%%

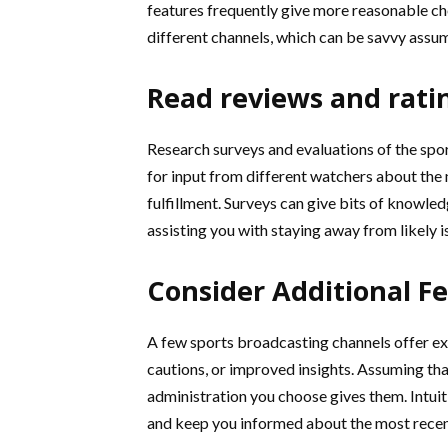
features frequently give more reasonable ch
different channels, which can be savvy assu
Read reviews and rati
Research surveys and evaluations of the spo
for input from different watchers about the n
fulfillment. Surveys can give bits of knowled
assisting you with staying away from likely i
Consider Additional F
A few sports broadcasting channels offer ext
cautions, or improved insights. Assuming that
administration you choose gives them. Intu
and keep you informed about the most recent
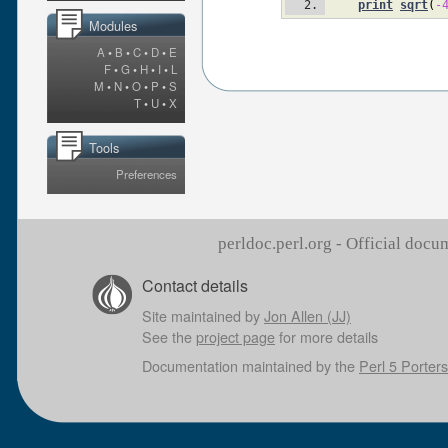
print
sqrt
(
-
Modules
A
•
B
•
C
•
D
•
E
F
•
G
•
H
•
I
•
L
M
•
N
•
O
•
P
•
S
T
•
U
•
X
Tools
Preferences
perldoc.perl.org - Official doc
Contact details
Site maintained by
Jon Allen (JJ)
See the
project page
for more details
Documentation maintained by the
Perl 5 Porters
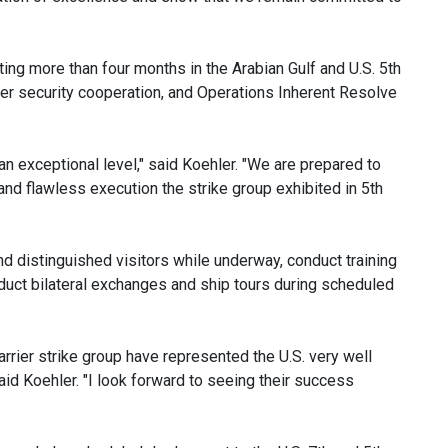
ing more than four months in the Arabian Gulf and U.S. 5th
ter security cooperation, and Operations Inherent Resolve
an exceptional level," said Koehler. "We are prepared to
nd flawless execution the strike group exhibited in 5th
 distinguished visitors while underway, conduct training
nduct bilateral exchanges and ship tours during scheduled
rier strike group have represented the U.S. very well
aid Koehler. "I look forward to seeing their success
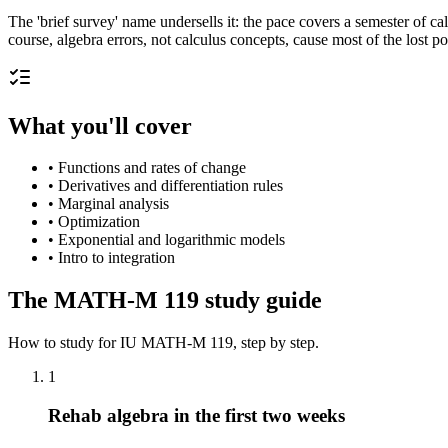
The 'brief survey' name undersells it: the pace covers a semester of c
course, algebra errors, not calculus concepts, cause most of the lost po
What you'll cover
•
Functions and rates of change
•
Derivatives and differentiation rules
•
Marginal analysis
•
Optimization
•
Exponential and logarithmic models
•
Intro to integration
The
MATH-M 119
study guide
How to study for
IU
MATH-M 119
, step by step.
1
Rehab algebra in the first two weeks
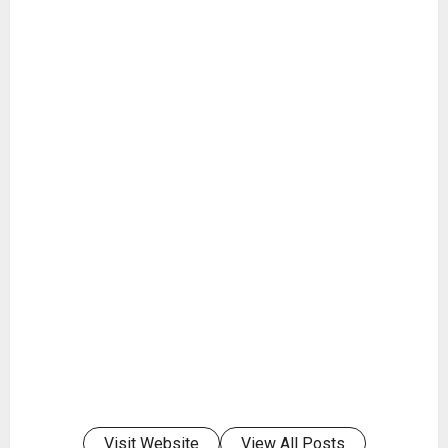
Visit Website
View All Posts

%%

• **Task directions**: Pictures excluded, give again exactly and only the lines of the material above from the line with "Read reviews and rati" through the line with "Contact details".

• **Output of the exercise**:
Read reviews and rati
Research surveys and evaluations of the spo
for input from different watchers about the n
fulfillment. Surveys can give bits of knowled
assisting you with staying away from likely i
Consider Additional F
A few sports broadcasting channels offer ext
cautions, or improved insights. Assuming that
administration you choose gives them. Intu
and keep you informed about the most recent
print
sqrt
(
-
Modules
A
•
B
•
C
•
D
•
E
F
•
G
•
H
•
I
•
L
M
•
N
•
O
•
P
•
S
T
•
U
•
X
Tools
Preferences
perldoc.perl.org - Official doc
Contact details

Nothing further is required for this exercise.